◆ DIRECTIONS
List every line below that contains the string "scientific", matching case exactly.

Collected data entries
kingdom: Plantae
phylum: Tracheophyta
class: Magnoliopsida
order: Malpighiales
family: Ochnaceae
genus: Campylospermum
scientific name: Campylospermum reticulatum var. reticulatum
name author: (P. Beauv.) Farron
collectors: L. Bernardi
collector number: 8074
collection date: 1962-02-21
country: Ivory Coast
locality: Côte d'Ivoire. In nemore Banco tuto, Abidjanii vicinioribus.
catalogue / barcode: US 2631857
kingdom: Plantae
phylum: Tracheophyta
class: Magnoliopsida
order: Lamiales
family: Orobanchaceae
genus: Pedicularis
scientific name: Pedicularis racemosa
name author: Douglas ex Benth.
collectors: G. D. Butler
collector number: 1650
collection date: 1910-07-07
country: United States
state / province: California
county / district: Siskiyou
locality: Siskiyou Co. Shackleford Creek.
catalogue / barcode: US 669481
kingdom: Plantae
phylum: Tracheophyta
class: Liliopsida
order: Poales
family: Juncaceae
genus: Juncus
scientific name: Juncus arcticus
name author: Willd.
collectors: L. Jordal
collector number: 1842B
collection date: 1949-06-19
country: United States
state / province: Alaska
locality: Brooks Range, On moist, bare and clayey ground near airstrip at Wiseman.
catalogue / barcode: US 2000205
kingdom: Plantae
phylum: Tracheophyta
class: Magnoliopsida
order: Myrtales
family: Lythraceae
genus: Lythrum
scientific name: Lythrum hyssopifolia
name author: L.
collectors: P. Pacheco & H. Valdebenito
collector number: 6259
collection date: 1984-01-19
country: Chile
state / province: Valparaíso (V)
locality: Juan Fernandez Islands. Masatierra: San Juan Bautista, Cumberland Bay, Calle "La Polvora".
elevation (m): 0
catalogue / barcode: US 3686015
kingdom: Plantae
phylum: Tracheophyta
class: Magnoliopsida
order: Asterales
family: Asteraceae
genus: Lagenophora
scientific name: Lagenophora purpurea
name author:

◆ EXERCISE RESULT
scientific name: Campylospermum reticulatum var. reticulatum
scientific name: Pedicularis racemosa
scientific name: Juncus arcticus
scientific name: Lythrum hyssopifolia
scientific name: Lagenophora purpurea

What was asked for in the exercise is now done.